Starling details have emerged of how Canadian police used a Facebook to crack a two-year-long murder investigation.
On Monday, 21-year-old Cheyenne Rose Antoine pleaded guilty to killing her friend, 18-year-old Brittney Gargol, 18, in Saskatchewan two years ago.
According to the BBC, Brittney’s body was found strangled to death near landfill in March 2015.
A selfie taken hours before Brittney’s death and posted to Facebook showed Cheyenne wearing a distinctive black belt. The same belt was found near her friend’s body and believed to be the murder weapon.
Cheyenne had told authorities that she and her friend had been out drinking and got into an argument, but that she couldn’t remember strangling Brittney on the night of her death. She also claimed her friend had gone home with an unnamed man that evening, The Sun reports.

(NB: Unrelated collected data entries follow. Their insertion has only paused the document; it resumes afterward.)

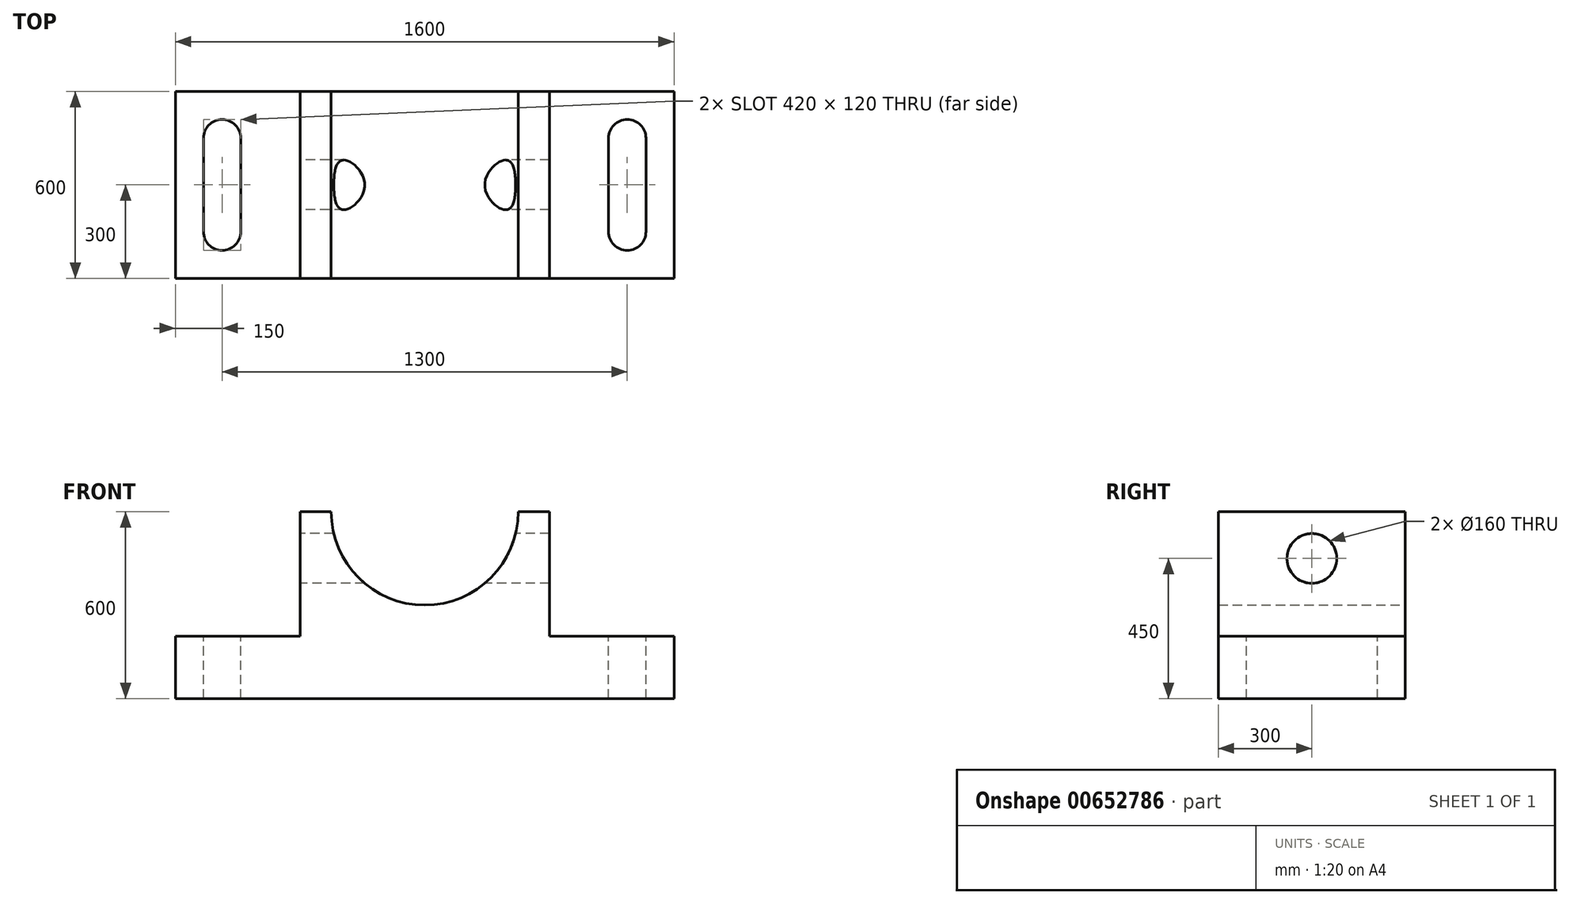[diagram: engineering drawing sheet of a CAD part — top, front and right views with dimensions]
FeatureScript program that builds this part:
annotation { "Feature Type Name" : "Feature", "Feature Type Description" : "" }
export const myFeature = defineFeature(function(context is Context, id is Id, definition is map)
    precondition{}
    {
        {
            var Q0;
            Q0=qCreatedBy(makeId("Front.planeOp"),FACE);
            var sketch = newSketch(context, id + "F0", { "sketchPlane" : qUnion([Q0])});
            skLineSegment(sketch, "E0.bottom", {"start": v(-800, 100) * mm, "end": v(-400, 100) * mm});
            skLineSegment(sketch, "E0.top", {"start": v(-800, -100) * mm, "end": v(800, -100) * mm});
            skLineSegment(sketch, "E0.left", {"start": v(-800, 100) * mm, "end": v(-800, -100) * mm});
            skLineSegment(sketch, "E0.right", {"start": v(800, 100) * mm, "end": v(800, -100) * mm});
            skPoint(sketch, "E0.middle", {"position": v(0, 0) * mm});
            skLineSegment(sketch, "E1", {"start": v(-400, 100) * mm, "end": v(-400, 500) * mm});
            skLineSegment(sketch, "E2", {"start": v(400, 100) * mm, "end": v(400, 500) * mm});
            skLineSegment(sketch, "E3", {"start": v(400, 500) * mm, "end": v(300, 500) * mm});
            skLineSegment(sketch, "E4", {"start": v(-400, 500) * mm, "end": v(-300, 500) * mm});
            skLineSegment(sketch, "E5.trimOffspring", {"start": v(400, 100) * mm, "end": v(800, 100) * mm});
            skArc(sketch, "E6", {"start": v(-300, 500) * mm, "mid": v(0, 200) * mm, "end": v(300, 500) * mm});
            skSolve(sketch);
        }
        {
            var Q0;
            Q0 = qSketchRegion(id + "F0", true);
            extrude(context, id + "F1", {"entities" : qUnion([Q0]), "depth" : 600 * mm, "offsetDistance" : 25 * mm});
        }
        {
            var Q0;
            Q0=makeQuery(id+"F1.opExtrude","SWEPT_FACE",FACE,{"disambiguationData":[OSD([sQuery(id+"F0.wireOp",EDGE,"E1")])]});
            var sketch = newSketch(context, id + "F2", { "sketchPlane" : qUnion([Q0])});
            skCircle(sketch, "E7", {"center": v(300, 350) * mm, "radius": 80 * mm});
            skPoint(sketch, "E7.centerSnap0", {"position": v(300, 500) * mm});
            skSolve(sketch);
        }
        {
            var Q0;
            Q0 = qSketchRegion(id + "F2", true);
            extrude(context, id + "F3", {"entities" : qUnion([Q0]), "operationType" : NewBodyOperationType.REMOVE, "endBound" : BoundingType.THROUGH_ALL, "oppositeDirection" : true, "depth" : 25 * mm, "offsetDistance" : 25 * mm});
        }
        {
            var Q0;
            Q0=makeQuery(id+"F1.opExtrude","SWEPT_FACE",FACE,{"disambiguationData":[OSD([sQuery(id+"F0.wireOp",EDGE,"E0.bottom")])]});
            var sketch = newSketch(context, id + "F4", { "sketchPlane" : qUnion([Q0])});
            skLineSegment(sketch, "E8.left", {"start": v(-710, -450) * mm, "end": v(-710, -150) * mm});
            skLineSegment(sketch, "E8.right", {"start": v(-590, -450) * mm, "end": v(-590, -150) * mm});
            skPoint(sketch, "E8.middle", {"position": v(-650, -300) * mm});
            skPoint(sketch, "E8.middle.positionSnap0", {"position": v(-800, -300) * mm});
            skPoint(sketch, "E8.centerSnap0", {"position": v(-800, -300) * mm});
            skArc(sketch, "E9", {"start": v(-590, -150) * mm, "mid": v(-650, -90) * mm, "end": v(-710, -150) * mm});
            skArc(sketch, "E10", {"start": v(-710, -450) * mm, "mid": v(-650, -510) * mm, "end": v(-590, -450) * mm});
            skLineSegment(sketch, "E11.left", {"start": v(590, -450) * mm, "end": v(590, -150) * mm});
            skLineSegment(sketch, "E11.right", {"start": v(710, -450) * mm, "end": v(710, -150) * mm});
            skPoint(sketch, "E11.middle", {"position": v(650, -300) * mm});
            skArc(sketch, "E12", {"start": v(710, -150) * mm, "mid": v(650, -90) * mm, "end": v(590, -150) * mm});
            skArc(sketch, "E13", {"start": v(590, -450) * mm, "mid": v(650, -510) * mm, "end": v(710, -450) * mm});
            skSolve(sketch);
        }
        {
            var Q0;
            Q0 = qSketchRegion(id + "F4", true);
            extrude(context, id + "F5", {"entities" : qUnion([Q0]), "operationType" : NewBodyOperationType.REMOVE, "endBound" : BoundingType.THROUGH_ALL, "oppositeDirection" : true, "depth" : 25 * mm, "offsetDistance" : 25 * mm});
        }
    });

But after examination of the selfie and by piecing a together a timeline from other social media pictures, police charged the 21-year-old with second-degree murder.
Cheyenne has now taken responsibility for Britney’s death—although she says she does not remember killing her—and plead guilty to the lesser charge of manslaughter. She was sentenced to seven years in jail on Monday.
“I will never forgive myself. Nothing I say or do will ever bring her back,” Cheyenne said in a statement issued through her lawyer.
“I am very, very sorry … It shouldn’t have ever happened.”